• **Provided text**:
------

Other efforts are more mundane but still critical, like weed-whipping the entire length of the trail each summer to keep underbrush and grass from obscuring the route.

Volunteers using hand tools on trail in forest

Carolyn Kaufman of Duluth clears brush on the Superior Hiking Trail.

Clint Austin / Duluth News Tribune

Sometimes, as in the case at Tettegouche State Park this spring when a flood took out the bridge over High Falls, nature dictates a reroute or construction project or both. Runoff is a constant issue along the steep North Shore ridge where the trail runs for much of its route.

In some cases, landowners don’t want the trail around anymore, or new owners don’t want the trail, so a new route is required. That happened near Gooseberry Falls State Park a few years ago, temporarily forcing the trail onto roads for 4.5 miles, including busy state Highway 61. The reroute has taken more than four years and $300,000 to complete but is now ready for hikers. A grand-opening celebration is planned for later this month.

“The goal for any trail like this is to avoid road walks wherever we can,” Luokkala said. “In some places, like in the city, it’s just not possible. In others, it takes time to find new routes and get them built.”

Other projects this summer included work on the Bean and Bear lakes trail segment near Silver Bay and a trail reroute in western Duluth near Stewart Creek, moving the trail off of Skyline Parkway and down to the DWP multiuse trail near the Magney-Snively forest.

Next summer the association will use electronic trail counters and human surveyors to get the first ever comprehensive count of how many hikers are actually using the trail each year.

Volunteers using hand tools on trail in forest

Volunteer education coordinator for the Superior Hiking Trails, Barbara Budd, talks to volunteers before heading out on the Superior Hiking Trail.

Clint Austin / Duluth News Tribune

John Gellatly of Duluth is one of those volunteers who keeps coming back to help. Already this year he’s put in 66 hours of volunteer work, mostly on trails in western Duluth where he grew up playing in the same woods.

“I’ve always liked hiking the trail. … But I started feeling guilty for having this really well-maintained trail to use and I wasn’t giving back at all,” said Gellatly, 67. “So I started volunteering after I retired. … I really enjoy the work. It’s a great chance to be out in the woods.”

------

• **Aim of the exercise**: According to the Superior Hiking Trail article, how much did the reroute near Gooseberry Falls State Park cost, and how long did it take to complete? Rely solely on the Superior Hiking Trail article when answering.

• **Extracted data**:

------

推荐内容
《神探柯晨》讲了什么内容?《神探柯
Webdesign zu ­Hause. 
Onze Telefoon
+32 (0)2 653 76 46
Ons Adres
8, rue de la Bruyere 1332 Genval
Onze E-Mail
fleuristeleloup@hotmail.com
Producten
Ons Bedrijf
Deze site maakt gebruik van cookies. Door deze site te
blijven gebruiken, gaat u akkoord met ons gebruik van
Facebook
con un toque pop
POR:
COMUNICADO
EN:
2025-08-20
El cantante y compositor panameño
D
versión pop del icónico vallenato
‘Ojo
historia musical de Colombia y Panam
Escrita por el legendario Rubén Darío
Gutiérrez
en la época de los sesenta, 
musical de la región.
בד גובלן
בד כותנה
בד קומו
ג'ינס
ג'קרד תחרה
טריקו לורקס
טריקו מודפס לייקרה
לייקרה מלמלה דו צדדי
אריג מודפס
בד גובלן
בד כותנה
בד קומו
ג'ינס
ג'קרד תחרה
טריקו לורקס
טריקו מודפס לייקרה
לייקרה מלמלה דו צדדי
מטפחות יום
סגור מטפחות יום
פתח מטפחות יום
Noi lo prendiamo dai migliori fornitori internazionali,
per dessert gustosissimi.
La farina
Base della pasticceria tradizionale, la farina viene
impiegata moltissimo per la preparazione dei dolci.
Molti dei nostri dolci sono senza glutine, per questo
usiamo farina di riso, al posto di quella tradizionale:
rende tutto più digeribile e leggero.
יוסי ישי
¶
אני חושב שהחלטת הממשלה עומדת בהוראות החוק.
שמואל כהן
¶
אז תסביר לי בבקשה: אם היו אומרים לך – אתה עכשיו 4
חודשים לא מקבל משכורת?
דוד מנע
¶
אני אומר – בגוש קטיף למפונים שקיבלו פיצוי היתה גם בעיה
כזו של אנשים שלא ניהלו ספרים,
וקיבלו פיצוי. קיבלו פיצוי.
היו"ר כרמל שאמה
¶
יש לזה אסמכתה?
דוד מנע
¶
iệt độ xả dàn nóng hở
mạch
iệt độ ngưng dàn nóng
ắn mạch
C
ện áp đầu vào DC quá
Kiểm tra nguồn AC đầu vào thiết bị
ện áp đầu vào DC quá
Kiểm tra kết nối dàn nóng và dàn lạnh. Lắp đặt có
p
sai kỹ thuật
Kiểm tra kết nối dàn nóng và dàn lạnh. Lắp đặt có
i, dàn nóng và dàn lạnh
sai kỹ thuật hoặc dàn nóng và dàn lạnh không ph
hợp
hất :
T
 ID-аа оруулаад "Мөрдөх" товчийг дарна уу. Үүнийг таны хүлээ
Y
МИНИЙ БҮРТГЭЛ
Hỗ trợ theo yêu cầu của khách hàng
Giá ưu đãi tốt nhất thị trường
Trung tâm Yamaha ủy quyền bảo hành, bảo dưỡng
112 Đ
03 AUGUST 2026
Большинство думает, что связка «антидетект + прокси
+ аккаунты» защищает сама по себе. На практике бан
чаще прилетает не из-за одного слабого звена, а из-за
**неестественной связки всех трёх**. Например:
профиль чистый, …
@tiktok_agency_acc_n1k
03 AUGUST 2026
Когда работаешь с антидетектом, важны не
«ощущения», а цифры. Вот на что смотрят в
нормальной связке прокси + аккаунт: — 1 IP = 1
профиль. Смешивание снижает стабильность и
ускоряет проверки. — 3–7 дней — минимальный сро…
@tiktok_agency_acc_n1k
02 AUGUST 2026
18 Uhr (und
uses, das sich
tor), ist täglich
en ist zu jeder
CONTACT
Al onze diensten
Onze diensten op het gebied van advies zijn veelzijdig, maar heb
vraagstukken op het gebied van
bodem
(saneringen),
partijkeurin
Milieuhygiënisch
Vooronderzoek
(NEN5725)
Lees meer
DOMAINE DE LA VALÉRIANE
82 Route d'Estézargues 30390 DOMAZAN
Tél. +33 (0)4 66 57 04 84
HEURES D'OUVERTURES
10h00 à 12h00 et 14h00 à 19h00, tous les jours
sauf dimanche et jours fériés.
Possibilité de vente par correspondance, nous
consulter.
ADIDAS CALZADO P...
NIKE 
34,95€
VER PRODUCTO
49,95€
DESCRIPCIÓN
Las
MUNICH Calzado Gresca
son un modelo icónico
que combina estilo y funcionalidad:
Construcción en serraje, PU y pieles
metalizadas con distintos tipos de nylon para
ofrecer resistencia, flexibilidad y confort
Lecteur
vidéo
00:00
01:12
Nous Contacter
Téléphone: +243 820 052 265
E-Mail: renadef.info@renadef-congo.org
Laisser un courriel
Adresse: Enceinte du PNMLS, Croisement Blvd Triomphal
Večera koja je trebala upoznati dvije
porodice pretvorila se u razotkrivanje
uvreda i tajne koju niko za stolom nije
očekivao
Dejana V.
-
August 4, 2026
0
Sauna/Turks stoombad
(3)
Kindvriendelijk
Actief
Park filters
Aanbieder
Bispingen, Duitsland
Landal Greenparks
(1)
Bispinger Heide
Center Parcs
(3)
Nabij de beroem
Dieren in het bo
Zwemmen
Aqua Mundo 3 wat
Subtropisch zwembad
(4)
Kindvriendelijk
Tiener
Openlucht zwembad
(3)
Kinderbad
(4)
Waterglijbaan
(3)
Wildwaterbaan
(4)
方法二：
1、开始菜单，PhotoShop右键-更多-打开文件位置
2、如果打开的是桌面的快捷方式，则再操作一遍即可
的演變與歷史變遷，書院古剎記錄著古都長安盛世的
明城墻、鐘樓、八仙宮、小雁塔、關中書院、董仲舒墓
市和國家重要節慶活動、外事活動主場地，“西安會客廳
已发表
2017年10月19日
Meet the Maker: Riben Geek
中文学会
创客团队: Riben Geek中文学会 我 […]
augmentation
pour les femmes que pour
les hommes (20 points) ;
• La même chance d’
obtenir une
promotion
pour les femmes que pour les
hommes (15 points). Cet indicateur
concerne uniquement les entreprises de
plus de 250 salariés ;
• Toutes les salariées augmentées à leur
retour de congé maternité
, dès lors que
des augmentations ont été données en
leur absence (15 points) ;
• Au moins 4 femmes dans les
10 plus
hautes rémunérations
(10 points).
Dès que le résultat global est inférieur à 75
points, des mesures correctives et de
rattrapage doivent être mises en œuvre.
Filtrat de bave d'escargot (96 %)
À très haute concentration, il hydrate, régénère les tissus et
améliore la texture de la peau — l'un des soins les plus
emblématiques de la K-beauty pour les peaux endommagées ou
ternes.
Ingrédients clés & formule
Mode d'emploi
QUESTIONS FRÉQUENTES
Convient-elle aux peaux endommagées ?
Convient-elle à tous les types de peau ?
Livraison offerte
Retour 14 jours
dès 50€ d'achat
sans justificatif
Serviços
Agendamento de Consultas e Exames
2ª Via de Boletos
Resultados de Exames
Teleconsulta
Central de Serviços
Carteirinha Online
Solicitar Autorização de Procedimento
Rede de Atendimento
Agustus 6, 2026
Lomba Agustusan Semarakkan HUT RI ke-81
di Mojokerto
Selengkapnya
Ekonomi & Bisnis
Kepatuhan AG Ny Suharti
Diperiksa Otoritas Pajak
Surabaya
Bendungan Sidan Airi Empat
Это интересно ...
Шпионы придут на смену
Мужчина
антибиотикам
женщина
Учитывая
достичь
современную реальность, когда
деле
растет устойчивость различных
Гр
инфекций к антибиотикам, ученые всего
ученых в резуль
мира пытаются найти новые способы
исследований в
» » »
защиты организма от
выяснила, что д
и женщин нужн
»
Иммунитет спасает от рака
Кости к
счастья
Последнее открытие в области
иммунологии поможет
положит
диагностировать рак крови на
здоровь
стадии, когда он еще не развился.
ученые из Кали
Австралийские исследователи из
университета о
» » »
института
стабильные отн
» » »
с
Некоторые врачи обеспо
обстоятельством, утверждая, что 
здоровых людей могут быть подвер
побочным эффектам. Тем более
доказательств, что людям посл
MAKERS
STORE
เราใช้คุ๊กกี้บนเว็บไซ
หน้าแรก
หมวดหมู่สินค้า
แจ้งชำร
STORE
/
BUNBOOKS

------

• **Solved exercise**: It cost $300,000 and took more than four years to complete.